A BID to create up to 10 homes at a disused quarry has been described as “unacceptable” over fears it could harm nesting falcons.

Developers are asking East Hampshire District Council for outline planning permission for the Ropley Lime Quarry site in Soames Lane, near Alresford.

However, residents and conservationists have objected over fears for local wildlife following a critical report which labelled the risk to nesting peregrine falcons as “substantial” and “unacceptable”.

Tristan Norton, senior ecologist at Hampshire County Council, wrote in a letter to planners: “I have now reached the carefully considered opinion that, on balance, the risk of the birds deserting the site altogether is substantial and that this is an unacceptable ecological impact.

“From my discussions with Mr Keith Betton of the Hampshire Ornithological Society (HOS), the Ropley quarry pair are one of only four pairs in Hampshire whose nest site is in a natural/semi-natural setting, rather than on an artificial structure such as a pylon or building.

“In my opinion, This raises the conservation significance considerably.”

Mr Norton added: “Although not listed as threatened, the peregrine falcon remains an uncommon species across the UK. The population in England has only recently reached a good state of recovery following near-catastrophic declines.”

It is thought the falcons have been nesting at the site for the past three years.

Among the other objectors to the plans was the Hampshire and Isle of Wight Wildlife Trust(HIOWWT). Trevor Codlin, senior specialist for planning and development, said: “The presence of a breeding pair of peregrine falcons in the quarry... is significant and we remain concerned at the potential success of the mitigation proposals.”

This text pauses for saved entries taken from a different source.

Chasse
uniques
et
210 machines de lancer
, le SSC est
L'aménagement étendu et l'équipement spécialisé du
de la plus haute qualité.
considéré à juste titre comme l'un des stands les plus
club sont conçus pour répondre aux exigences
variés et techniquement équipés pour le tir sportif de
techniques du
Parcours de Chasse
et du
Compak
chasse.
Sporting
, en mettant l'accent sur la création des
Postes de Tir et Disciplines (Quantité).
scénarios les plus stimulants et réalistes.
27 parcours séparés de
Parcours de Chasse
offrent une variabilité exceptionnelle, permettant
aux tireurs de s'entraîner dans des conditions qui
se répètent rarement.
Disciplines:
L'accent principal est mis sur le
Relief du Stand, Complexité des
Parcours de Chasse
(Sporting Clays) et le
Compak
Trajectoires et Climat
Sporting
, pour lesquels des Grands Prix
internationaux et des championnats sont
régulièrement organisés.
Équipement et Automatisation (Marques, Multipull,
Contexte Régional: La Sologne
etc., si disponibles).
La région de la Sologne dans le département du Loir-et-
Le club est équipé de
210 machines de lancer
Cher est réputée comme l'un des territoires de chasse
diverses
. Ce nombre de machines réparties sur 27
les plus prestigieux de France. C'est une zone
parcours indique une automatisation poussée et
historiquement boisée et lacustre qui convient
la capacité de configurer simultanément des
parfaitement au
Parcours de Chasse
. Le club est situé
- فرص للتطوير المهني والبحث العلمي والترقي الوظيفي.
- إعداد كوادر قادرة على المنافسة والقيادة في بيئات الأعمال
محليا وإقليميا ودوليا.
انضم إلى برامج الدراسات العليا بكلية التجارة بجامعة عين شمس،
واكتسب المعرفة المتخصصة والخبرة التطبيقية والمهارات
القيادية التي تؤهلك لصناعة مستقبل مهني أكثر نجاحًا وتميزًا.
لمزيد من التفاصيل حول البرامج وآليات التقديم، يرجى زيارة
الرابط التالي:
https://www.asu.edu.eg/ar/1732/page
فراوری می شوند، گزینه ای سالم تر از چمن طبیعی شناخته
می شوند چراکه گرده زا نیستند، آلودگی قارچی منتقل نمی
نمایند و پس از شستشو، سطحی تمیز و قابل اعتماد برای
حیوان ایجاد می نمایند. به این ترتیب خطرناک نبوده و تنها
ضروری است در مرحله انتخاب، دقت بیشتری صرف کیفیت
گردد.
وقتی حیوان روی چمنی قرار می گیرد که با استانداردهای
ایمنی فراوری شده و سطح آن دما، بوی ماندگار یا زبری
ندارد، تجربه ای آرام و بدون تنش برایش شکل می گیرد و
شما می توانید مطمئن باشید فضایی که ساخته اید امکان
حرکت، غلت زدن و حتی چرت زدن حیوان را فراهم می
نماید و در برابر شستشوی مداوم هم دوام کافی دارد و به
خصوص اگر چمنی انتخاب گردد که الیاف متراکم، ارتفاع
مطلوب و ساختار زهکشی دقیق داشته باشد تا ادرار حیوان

“To exclude this pair from their nesting site for one season and then expect them to return, find the new nest holes and breed when the character of the site will have changed significantly, must be considered to be very optimistic.

“Given that the species has recovered from a very low number during the 1960s, when none were known to breed in the county, it is disappointing that these development proposals should be allowed to effectively exclude this pair from a site they have used for the last three years.”

However, defending the scheme in a statement, developer GVA said: “The design process has sought to minimise the impact on habitats and species found within the site, whilst also incorporating appropriate mitigation measures.

“The redevelopment of the site offers the opportunity to improve the ecological situation, including improvements to biodiversity and planting of native species.”

This would not be the first development in the area to affect the birds, if approved. As previously reported, Winchester welcomed its first clutch of peregrine falcon chicks in three years last month after the city’s only pair nested on the roof of Winchester Cathedral.

The pair had originally been nesting on the former Hampshire police headquarters, based in Romsey Road, in 2011, but had to relocate after the building was demolished in 2016 to make way for more than 200 new homes.

It is not known when a decision is expected on the proposals, which were lodged in October, but it is possible they could go before a planning committee on June 21.